Earlier Oprah, who insisted throughout on the bona fides of the conversation, assured us that she had not been contractually obliged to call Jackson the 'King of Pop' (though the phrase occurred in the introductory titles anyway), adding usefully, 'I personally think that King of Pop is too limiting for you.' And while she did, as reported in newspapers from Bangkok to Bangui, ask the direct questions - How much plastic surgery? Do you lighten your skin? Are you a virgin? - she received the answers as Moses probably took down the Ten Commandments - very little visible scepticism and no supplementaries.

So Jackson's explanation that his skin-colour was the result of a skin disease passed away without comment. But if he uses make-up to even out the blotches and if he is proud to be a black American, why doesn't he use a darker brand? And where exactly does the heavy eye-liner and lip-stick come in? Similarly it might be true, as he pointed out, that hardly anybody in Los Angeles hasn't had plastic surgery but that still didn't answer the question of why he had, and to such drastic and androgynous ends (he looks now like a Barbie doll that has been whittled at by a malicious little brother). When asked about his relationships with women, he blocked with a cliche - 'I'm married to my work' - ignoring the fact that most celebrities manage a degree of polygamy in this respect. The mere fact that Winfrey asked the questions she did seems to have startled some viewers so much that they overlooked the fact that they weren't ever answered.

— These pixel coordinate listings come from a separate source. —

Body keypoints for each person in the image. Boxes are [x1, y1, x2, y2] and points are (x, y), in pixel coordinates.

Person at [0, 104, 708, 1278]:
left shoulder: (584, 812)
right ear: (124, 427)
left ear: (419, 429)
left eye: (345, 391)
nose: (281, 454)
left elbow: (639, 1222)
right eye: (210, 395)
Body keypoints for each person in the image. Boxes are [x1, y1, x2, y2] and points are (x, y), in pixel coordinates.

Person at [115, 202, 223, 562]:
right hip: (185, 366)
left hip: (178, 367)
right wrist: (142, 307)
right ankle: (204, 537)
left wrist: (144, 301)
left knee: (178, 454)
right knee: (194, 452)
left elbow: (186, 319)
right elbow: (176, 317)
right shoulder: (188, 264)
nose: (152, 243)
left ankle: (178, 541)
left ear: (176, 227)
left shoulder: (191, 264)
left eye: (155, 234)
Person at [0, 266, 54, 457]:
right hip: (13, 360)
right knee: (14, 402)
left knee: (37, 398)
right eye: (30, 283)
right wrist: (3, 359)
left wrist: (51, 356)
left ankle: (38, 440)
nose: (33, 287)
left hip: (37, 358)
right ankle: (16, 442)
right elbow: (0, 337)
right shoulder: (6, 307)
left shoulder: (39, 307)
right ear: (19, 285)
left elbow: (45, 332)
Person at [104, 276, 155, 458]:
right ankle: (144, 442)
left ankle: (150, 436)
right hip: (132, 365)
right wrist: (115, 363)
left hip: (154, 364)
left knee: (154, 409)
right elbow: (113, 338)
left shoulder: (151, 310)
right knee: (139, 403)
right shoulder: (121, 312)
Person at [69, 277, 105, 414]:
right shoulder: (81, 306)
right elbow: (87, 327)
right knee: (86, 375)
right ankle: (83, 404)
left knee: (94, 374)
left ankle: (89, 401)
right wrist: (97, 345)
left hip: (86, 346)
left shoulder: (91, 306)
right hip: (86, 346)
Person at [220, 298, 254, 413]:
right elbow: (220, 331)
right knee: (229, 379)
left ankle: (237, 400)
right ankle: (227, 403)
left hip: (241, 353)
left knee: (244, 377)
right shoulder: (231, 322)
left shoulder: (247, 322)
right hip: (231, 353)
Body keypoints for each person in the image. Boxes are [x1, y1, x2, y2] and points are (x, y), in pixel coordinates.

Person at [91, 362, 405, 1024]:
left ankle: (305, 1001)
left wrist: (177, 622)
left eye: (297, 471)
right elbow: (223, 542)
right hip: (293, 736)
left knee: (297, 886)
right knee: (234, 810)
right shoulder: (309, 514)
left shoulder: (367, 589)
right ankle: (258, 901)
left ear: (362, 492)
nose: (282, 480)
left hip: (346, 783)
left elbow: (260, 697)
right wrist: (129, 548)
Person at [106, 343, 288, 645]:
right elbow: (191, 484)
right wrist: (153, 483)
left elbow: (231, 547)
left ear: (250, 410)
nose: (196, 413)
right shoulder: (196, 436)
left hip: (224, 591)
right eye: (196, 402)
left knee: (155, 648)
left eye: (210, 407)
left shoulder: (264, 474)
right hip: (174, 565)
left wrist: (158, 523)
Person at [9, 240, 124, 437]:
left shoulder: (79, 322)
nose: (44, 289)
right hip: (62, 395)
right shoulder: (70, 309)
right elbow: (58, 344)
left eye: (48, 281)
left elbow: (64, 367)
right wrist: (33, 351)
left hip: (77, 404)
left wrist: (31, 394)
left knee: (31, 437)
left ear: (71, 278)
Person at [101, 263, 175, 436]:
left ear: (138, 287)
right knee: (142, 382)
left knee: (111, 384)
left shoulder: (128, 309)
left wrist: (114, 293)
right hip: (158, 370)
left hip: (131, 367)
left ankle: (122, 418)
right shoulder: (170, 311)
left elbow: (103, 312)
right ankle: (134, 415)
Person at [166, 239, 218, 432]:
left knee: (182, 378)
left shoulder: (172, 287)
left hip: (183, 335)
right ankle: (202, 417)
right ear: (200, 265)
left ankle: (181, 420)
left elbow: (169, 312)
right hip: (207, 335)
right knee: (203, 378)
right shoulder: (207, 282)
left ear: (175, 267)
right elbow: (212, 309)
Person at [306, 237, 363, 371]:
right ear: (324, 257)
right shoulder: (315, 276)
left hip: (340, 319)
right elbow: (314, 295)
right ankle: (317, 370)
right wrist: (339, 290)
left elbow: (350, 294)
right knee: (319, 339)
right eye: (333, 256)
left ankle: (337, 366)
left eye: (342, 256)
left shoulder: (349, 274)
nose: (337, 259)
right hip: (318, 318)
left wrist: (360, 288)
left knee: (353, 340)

Even so, the result was fascinating - a demonstration of the strange enchantments of fame and the virtual impossibility of sincerity on American prime-time television, a medium that has devalued the currency of sentiment so much that the simplest emotional transactions have become impossible. Were La Toyah's stories of parental abuse true, asked Oprah. 'I haven't read her book,' replied Michael, 'but I love her dearly.' So what about his father? 'I love my father but I don't really know him,' he continued before revealing that he was so frightened of him that he frequently threw up before their meetings. These weren't really confessions, just observances of the American ceremony of candour, of which Oprah is high priestess.

In the absence of any real communication you had to look for clues in the details. In the spooky frigidity of Jackson's features, for instance, as he stood impassively at Elizabeth Taylor's shoulder while she sang his praises ('Highly intelligent, intuitive, understanding, sympathetic, generous to a fault almost'), his face unruffled by embarrassment or laughter. Or in the name of his ranch ('Neverland'), an odd choice for someone who protested at one point that his audience wouldn't let him grow up. Or in the Las Vegas style pantomimes of reluctance when Oprah asked him to dance, though a rhythm track was at once to hand when he 'spontaneously' obliged. Whatever he does to his face, this was a whitewash.